## TEXT SECTION
****************

It may be useful if I started another thread somewhere regarding a book I am currently re-reading ""Inside The Neolithic Mind" - I think I will because the use of one of my favourite definitions of "religion", by Geertz, is very interesting.
Not wishing to sidetrack this thread. I would also like to ask what a "ritual" is and what a "habit" is. Ritual sacrifice I can kind of accept because if you are farming then you understand that you take some of the crop and give the rest back to the Earth. Also, given how the human mind works if someone dies prior to some glorious event I can easily see how some may connect the dots and use causal thinking to establish the seed of human sacrifice as being beneficial combined with the general human understanding of suffering leading to learning/understanding, and usually something we could call a "reward" in some sense.
I actually had a weird idea about human sacrifice recently, but its highly dubious and probably rubbish (will share later once I've mulled it over a bit more.)

****************

## RECORD EXCERPTS
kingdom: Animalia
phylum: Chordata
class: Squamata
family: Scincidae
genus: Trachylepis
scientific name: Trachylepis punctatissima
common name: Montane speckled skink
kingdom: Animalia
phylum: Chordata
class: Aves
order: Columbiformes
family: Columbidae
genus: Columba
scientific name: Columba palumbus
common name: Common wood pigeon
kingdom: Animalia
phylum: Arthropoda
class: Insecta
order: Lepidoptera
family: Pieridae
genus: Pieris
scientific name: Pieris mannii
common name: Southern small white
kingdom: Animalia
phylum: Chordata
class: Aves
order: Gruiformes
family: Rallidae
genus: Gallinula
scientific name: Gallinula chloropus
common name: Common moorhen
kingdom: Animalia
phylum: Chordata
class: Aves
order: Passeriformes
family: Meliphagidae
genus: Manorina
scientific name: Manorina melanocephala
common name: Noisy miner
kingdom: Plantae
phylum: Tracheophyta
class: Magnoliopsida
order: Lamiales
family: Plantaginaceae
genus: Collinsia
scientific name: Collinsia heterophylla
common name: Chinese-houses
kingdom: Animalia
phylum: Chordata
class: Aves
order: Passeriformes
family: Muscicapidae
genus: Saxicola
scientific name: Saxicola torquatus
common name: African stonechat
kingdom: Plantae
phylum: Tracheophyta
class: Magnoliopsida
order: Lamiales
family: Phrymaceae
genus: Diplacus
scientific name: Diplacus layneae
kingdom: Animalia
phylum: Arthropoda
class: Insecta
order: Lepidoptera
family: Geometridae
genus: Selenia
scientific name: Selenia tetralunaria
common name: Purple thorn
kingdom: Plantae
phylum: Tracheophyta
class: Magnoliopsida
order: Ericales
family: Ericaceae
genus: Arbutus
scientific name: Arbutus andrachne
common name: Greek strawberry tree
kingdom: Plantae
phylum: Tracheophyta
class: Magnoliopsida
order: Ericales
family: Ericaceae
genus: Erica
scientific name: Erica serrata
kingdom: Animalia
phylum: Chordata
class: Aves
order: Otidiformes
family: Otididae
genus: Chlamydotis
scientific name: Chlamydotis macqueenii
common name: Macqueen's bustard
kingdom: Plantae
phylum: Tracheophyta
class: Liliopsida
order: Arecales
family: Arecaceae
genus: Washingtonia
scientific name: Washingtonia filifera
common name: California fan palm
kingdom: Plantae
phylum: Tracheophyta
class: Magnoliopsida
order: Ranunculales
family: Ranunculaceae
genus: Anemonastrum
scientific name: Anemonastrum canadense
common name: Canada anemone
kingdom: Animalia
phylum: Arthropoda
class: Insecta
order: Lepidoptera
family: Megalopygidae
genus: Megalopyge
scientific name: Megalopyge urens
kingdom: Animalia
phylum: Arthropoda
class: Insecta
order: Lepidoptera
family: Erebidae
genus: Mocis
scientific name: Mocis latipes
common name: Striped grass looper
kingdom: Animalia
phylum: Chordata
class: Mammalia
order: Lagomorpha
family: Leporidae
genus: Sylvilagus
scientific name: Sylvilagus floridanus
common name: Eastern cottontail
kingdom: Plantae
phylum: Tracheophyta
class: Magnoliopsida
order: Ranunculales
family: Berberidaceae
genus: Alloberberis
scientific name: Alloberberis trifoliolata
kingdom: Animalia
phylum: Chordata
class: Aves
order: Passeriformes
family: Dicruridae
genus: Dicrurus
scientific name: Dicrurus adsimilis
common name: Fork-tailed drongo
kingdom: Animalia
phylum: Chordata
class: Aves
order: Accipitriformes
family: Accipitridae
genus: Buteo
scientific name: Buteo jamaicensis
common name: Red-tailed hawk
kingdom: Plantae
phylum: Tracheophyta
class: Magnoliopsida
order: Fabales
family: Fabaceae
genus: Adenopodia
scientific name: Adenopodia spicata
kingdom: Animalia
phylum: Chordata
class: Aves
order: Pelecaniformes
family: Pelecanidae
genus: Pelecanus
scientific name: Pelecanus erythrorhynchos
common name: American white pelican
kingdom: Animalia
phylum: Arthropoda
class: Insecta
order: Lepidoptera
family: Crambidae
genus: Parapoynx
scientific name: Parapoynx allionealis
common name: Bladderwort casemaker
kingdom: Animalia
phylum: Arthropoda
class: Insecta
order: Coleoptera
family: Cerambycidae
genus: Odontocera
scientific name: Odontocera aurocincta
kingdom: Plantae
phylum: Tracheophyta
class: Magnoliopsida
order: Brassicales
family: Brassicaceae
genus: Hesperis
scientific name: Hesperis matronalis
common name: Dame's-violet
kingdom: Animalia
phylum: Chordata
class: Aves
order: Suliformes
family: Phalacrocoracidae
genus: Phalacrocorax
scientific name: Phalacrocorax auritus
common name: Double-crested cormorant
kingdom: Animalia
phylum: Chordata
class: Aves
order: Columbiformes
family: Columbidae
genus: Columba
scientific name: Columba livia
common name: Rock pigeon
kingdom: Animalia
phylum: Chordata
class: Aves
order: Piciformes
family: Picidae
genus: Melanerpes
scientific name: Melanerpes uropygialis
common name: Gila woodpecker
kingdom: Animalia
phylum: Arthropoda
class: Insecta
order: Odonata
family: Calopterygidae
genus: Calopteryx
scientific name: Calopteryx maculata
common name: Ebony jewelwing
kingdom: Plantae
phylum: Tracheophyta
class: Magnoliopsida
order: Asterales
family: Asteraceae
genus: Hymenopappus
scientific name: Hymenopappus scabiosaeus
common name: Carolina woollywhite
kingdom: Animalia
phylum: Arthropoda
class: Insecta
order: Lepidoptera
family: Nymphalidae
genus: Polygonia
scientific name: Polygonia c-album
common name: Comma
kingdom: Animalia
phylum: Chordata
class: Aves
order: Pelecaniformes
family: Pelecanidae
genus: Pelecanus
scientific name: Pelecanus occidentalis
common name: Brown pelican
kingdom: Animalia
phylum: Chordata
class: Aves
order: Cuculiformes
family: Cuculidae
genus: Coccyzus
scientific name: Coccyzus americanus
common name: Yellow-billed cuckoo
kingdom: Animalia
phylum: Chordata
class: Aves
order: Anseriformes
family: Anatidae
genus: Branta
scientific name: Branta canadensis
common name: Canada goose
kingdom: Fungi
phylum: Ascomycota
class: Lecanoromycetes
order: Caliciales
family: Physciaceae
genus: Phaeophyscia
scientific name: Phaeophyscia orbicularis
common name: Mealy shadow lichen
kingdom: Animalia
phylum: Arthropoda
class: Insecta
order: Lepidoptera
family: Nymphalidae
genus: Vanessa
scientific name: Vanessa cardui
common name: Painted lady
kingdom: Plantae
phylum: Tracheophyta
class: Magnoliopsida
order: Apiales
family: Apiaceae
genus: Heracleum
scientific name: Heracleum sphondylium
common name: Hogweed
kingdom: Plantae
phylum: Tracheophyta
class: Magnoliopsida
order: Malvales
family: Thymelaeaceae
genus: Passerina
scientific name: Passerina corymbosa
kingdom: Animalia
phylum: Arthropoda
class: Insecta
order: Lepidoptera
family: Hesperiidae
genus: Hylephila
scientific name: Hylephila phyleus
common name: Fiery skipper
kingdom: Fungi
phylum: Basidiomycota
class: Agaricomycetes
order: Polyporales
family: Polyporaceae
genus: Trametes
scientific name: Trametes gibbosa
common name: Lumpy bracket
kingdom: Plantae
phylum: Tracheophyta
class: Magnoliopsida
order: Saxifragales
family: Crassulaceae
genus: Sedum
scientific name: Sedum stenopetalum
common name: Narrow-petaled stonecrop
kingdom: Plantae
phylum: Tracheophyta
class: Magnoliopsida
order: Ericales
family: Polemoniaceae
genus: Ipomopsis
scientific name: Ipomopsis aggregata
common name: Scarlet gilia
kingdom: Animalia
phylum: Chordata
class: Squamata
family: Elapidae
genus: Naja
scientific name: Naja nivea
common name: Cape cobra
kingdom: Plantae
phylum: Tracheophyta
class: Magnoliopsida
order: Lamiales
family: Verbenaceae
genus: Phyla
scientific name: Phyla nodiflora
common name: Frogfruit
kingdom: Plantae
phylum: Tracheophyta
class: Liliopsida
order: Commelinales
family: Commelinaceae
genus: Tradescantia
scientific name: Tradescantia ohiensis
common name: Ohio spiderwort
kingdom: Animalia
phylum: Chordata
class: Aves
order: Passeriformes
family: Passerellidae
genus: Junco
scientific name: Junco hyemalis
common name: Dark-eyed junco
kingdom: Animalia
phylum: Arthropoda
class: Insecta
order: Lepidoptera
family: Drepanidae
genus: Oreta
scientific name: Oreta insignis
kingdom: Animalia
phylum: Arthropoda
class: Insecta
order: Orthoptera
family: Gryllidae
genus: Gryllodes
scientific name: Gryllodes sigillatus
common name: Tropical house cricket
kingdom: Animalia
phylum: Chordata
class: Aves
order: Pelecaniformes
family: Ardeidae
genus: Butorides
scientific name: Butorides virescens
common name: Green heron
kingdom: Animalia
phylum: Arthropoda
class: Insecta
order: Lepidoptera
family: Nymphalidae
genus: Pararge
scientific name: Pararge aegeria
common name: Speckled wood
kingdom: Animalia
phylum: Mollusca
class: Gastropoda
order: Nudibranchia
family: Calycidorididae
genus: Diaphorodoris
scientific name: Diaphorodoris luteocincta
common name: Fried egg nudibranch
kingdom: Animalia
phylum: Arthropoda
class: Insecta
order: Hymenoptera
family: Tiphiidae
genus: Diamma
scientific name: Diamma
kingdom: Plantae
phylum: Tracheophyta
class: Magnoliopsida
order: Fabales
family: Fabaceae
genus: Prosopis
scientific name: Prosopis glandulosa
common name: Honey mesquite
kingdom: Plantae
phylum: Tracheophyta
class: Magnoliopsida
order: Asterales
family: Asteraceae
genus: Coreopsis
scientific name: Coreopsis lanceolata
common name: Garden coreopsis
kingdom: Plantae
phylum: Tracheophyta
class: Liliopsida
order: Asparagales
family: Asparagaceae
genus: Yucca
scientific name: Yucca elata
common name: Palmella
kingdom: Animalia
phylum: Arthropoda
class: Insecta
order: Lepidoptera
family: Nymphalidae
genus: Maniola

****************

## TASKS
A. Quote everything from "Not wishing to" down to "a bit more.)" in the post on ritual and sacrifice.
B. According to the post on ritual and sacrifice, which book is the writer currently re-reading?

## SOLUTIONS
A.
Not wishing to sidetrack this thread. I would also like to ask what a "ritual" is and what a "habit" is. Ritual sacrifice I can kind of accept because if you are farming then you understand that you take some of the crop and give the rest back to the Earth. Also, given how the human mind works if someone dies prior to some glorious event I can easily see how some may connect the dots and use causal thinking to establish the seed of human sacrifice as being beneficial combined with the general human understanding of suffering leading to learning/understanding, and usually something we could call a "reward" in some sense.
I actually had a weird idea about human sacrifice recently, but its highly dubious and probably rubbish (will share later once I've mulled it over a bit more.)

B. Inside The Neolithic Mind